(Task data begins)

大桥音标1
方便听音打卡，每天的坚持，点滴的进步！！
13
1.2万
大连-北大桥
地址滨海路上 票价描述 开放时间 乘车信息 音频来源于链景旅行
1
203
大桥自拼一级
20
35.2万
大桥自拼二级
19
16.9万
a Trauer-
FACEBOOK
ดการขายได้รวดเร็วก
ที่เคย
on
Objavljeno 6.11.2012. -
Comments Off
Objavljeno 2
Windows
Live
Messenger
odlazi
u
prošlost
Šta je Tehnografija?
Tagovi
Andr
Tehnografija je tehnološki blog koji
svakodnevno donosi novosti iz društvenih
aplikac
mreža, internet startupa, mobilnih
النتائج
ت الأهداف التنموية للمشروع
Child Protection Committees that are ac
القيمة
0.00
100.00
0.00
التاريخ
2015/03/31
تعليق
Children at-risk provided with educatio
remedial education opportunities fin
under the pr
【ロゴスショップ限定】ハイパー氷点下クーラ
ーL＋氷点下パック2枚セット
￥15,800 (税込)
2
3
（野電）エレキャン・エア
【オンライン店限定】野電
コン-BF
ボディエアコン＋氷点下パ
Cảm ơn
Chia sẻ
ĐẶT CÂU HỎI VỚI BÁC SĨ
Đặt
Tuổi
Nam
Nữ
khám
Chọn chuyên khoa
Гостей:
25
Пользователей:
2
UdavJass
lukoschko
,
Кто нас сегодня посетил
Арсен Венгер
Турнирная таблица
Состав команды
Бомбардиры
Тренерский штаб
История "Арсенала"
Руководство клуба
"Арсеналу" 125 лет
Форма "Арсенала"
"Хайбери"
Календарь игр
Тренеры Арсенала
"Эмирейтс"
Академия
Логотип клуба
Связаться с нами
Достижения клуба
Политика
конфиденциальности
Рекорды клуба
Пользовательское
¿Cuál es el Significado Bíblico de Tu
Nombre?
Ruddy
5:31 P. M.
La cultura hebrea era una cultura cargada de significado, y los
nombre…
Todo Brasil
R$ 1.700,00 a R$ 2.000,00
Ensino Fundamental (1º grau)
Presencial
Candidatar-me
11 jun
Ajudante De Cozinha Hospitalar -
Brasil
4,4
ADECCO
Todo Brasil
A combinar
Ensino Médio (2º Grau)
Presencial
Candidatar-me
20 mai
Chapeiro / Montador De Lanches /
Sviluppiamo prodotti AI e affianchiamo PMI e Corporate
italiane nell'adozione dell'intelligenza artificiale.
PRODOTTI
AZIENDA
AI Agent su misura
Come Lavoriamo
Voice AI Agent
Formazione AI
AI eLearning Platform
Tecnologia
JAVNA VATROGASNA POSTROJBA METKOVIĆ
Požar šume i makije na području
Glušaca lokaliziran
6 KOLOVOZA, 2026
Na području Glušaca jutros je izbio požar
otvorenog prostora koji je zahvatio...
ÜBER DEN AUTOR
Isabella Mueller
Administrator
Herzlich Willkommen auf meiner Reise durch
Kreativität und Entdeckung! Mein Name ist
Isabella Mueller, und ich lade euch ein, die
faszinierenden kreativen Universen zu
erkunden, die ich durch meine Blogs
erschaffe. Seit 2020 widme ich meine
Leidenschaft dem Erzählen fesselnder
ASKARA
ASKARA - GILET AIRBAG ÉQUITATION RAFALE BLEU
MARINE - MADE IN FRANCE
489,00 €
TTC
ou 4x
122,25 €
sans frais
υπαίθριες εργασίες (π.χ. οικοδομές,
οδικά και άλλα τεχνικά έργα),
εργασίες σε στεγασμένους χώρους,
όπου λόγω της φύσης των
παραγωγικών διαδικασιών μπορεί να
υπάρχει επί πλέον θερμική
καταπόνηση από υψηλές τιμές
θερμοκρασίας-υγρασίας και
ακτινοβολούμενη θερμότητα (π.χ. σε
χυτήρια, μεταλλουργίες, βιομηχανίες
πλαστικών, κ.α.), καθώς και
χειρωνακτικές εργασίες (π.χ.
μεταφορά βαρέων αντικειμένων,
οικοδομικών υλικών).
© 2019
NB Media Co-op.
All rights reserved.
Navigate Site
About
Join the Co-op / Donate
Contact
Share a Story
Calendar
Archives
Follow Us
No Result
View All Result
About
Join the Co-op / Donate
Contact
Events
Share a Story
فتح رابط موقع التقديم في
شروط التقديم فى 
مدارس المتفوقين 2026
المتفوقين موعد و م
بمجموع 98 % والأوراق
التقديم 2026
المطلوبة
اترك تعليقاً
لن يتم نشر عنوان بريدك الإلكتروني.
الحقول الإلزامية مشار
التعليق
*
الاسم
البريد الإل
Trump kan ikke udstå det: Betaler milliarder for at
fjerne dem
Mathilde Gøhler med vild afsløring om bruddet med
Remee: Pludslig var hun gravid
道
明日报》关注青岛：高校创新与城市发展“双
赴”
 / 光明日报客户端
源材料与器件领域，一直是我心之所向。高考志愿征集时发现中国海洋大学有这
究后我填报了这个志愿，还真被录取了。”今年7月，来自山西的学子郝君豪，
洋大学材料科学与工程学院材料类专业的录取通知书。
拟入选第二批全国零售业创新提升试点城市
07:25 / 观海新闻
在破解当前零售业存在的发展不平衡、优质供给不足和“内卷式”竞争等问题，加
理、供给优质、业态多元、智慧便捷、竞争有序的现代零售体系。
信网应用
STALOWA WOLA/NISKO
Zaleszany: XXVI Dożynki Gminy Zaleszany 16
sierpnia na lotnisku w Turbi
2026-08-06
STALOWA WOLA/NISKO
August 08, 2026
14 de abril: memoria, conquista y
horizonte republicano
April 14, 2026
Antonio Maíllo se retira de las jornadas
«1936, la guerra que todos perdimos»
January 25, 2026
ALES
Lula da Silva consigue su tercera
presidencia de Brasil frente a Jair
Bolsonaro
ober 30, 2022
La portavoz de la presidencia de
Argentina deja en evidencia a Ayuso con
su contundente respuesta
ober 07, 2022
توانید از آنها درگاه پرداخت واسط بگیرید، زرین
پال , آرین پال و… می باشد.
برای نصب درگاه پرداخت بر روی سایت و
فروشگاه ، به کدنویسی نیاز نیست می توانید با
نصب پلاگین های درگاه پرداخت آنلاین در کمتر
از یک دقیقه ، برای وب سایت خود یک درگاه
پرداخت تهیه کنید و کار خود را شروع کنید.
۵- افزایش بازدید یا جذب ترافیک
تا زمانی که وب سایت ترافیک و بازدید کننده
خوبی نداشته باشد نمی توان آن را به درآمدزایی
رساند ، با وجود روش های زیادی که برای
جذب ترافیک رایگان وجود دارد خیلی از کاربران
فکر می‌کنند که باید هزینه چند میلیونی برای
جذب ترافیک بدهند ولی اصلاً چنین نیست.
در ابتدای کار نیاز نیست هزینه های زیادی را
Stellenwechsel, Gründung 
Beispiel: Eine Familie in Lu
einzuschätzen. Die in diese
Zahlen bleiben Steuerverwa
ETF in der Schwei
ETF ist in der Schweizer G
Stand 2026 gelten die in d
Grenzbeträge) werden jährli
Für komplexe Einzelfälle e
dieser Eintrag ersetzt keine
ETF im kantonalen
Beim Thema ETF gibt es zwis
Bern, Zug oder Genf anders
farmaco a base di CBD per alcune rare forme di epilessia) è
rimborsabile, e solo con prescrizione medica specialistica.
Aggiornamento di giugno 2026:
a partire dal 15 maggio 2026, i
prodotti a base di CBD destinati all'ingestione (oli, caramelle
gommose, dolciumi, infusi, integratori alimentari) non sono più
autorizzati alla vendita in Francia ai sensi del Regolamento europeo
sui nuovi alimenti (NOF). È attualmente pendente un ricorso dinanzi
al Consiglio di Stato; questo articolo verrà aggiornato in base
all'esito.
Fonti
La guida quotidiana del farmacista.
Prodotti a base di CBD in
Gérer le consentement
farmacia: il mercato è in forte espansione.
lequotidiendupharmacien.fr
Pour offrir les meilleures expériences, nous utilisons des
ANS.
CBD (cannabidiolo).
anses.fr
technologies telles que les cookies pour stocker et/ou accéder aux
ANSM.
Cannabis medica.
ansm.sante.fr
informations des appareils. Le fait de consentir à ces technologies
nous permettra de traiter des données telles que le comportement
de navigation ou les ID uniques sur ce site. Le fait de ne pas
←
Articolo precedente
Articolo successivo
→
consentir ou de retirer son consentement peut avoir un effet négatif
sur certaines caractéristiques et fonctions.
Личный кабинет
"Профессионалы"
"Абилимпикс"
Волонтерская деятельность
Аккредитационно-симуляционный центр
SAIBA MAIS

(Task data ends)

Exercise instructions: Read the entries and select each line where the word "باشد" is found.

Result:
پال , آرین پال و… می باشد.
خوبی نداشته باشد نمی توان آن را به درآمدزایی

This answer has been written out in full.